Abstract
The surface roughness of fabric is one of the fabric properties that is used to evaluate the sensorial comfort of clothes. However, its objective evaluation requires sophisticated and expensive testing instruments and skilled testing expertise. Developing a predictive model is therefore an alternative approach to overcome such limitations. This study investigated a regression model to predict the surface roughness of 3/1 twill fabric using weft yarn count and weft thread density. Nine samples were produced by varying the weft yarn count and weft thread density at three different levels, while their surface roughness was determined using a Kawabata instrument (KES-FB4) under standard testing conditions. A two-factor predictive model equation was developed using design expert software. Based on the results and findings, the effects of count and density on the roughness of 3/1 twill fabric were found to be statistically significant for the developed model at a confidence interval of 95%. The model was tested by correlating the measured and predicted surface roughness values of 100% cotton 3/1 twill fabric. The results of the model test indicate a significant correlation (R2 = 0.9644) between the measured and predicted surface roughness values of 3/1 twill fabric, with a 95% confidence interval.

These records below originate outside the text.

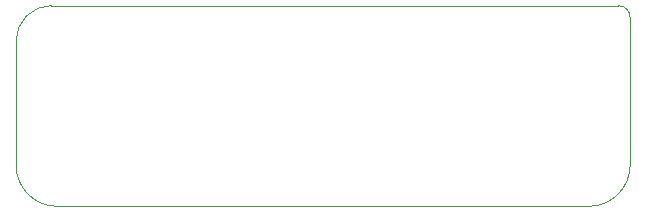
<source format=gm1>
G04 #@! TF.FileFunction,Profile,NP*
%FSLAX46Y46*%
G04 Gerber Fmt 4.6, Leading zero omitted, Abs format (unit mm)*
G04 Created by KiCad (PCBNEW 4.0.6) date Mon Jan  8 21:03:33 2018*
%MOMM*%
%LPD*%
G01*
G04 APERTURE LIST*
%ADD10C,0.100000*%
G04 APERTURE END LIST*
D10*
X109000000Y-65000000D02*
G75*
G03X108000000Y-64000000I-1000000J0D01*
G01*
X105500000Y-81000000D02*
G75*
G03X109000000Y-77500000I0J3500000D01*
G01*
X57000000Y-77500000D02*
G75*
G03X60500000Y-81000000I3500000J0D01*
G01*
X60000000Y-64000000D02*
G75*
G03X57000000Y-67000000I0J-3000000D01*
G01*
X57000000Y-67000000D02*
X57000000Y-77500000D01*
X108000000Y-64000000D02*
X60000000Y-64000000D01*
X109000000Y-77500000D02*
X109000000Y-65000000D01*
X60500000Y-81000000D02*
X105500000Y-81000000D01*
M02*

</source>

Model validation was performed, and the study showed that the measured and predicted values of the surface roughness of 3/1 twill fabric have a 0.828 coefficient of determination (R2). This indicates that the surface roughness of 3/1 twill fabric can be predicted well by weft yarn count and weft thread density. This model can be thus used in textile industries and by research institutes for predicting the surface roughness of 3/1 twill fabrics in the new product development process.